Amélie Nothomb: Life Form

Last week I wrote about Revenge, the first book I read by Yoko Ogawa, a name I’d heard many times over the past few years and had always felt I should read. This week I’m writing about Amélie Nothomb’s latest in English, Life Form (Une forme de vie, 2010; tr. from the French by Alison Anderson, 2013). It’s my first time reading Nothomb, a name I’ve heard even more and for an even longer time than Ogawa and whose books I’ve picked up time and time again to read only to put them down again thinking, I’ll get to her soon. I knew she was an author I didn’t want to miss. Perhaps another reason I’ve hesitated to jump into her work is because of how prolific she is.

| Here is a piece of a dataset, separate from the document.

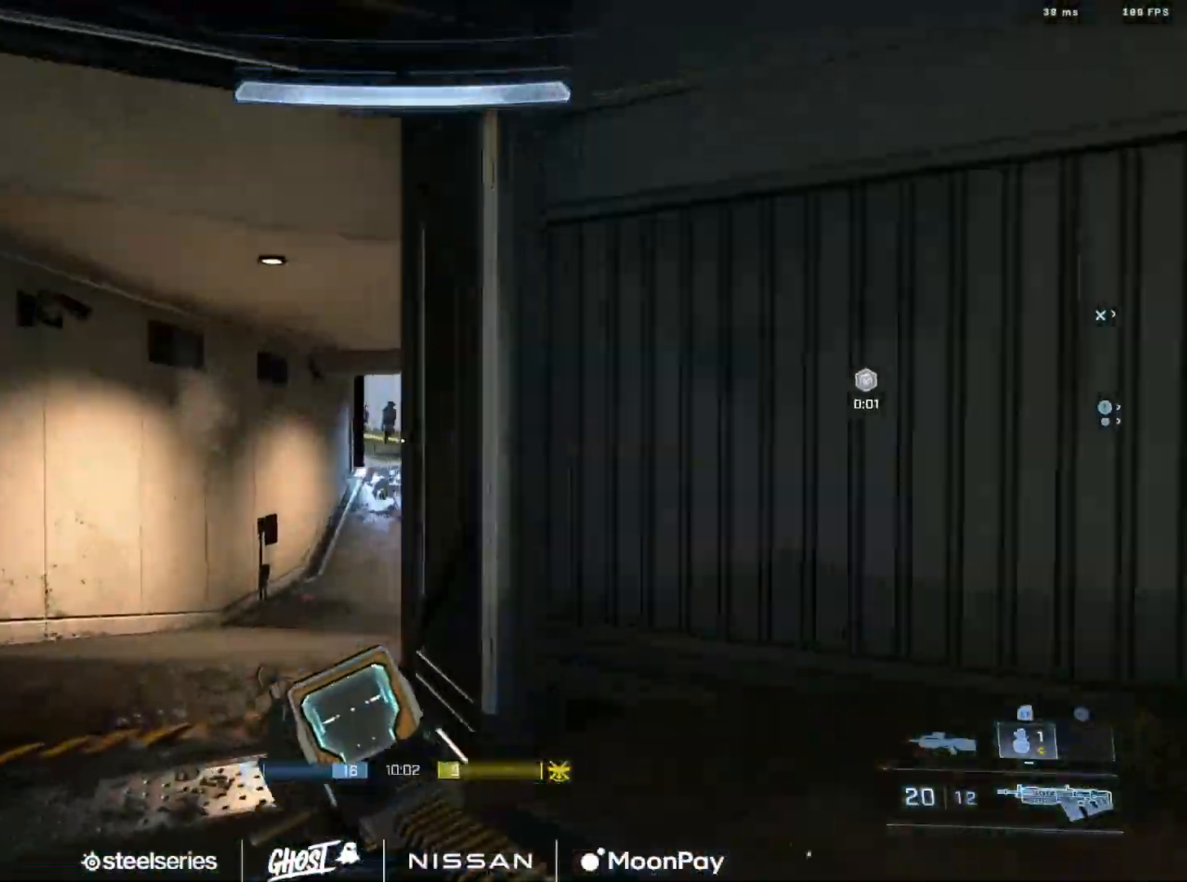
{"buttons": ["Y"], "left_stick": "up-left", "right_stick": "right", "events": [[117, "right_stick", "right"], [283, "left_stick", "up"], [317, "Y", "down"], [367, "Y", "up"], [417, "left_stick", "up-left"], [467, "Y", "down"]]}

Since the early 1990s, she’s been publishing one book every year, and we actually have many of them in English. Where to start?

Review copy courtesy of Europa Editions.

Review copy courtesy of Europa Editions.

Since I have read only Life Form, I cannot answer that question definitively, but I can say that this short, fun book is a joy. If you also start here, I think you’ll want to read more. I do. That said, from what I know of her other work, Life Form seems to be one of her lighter pieces, a sort of comedic, headlong romp that reminded me at times of Philip Roth’s The Prague Orgy (my review here).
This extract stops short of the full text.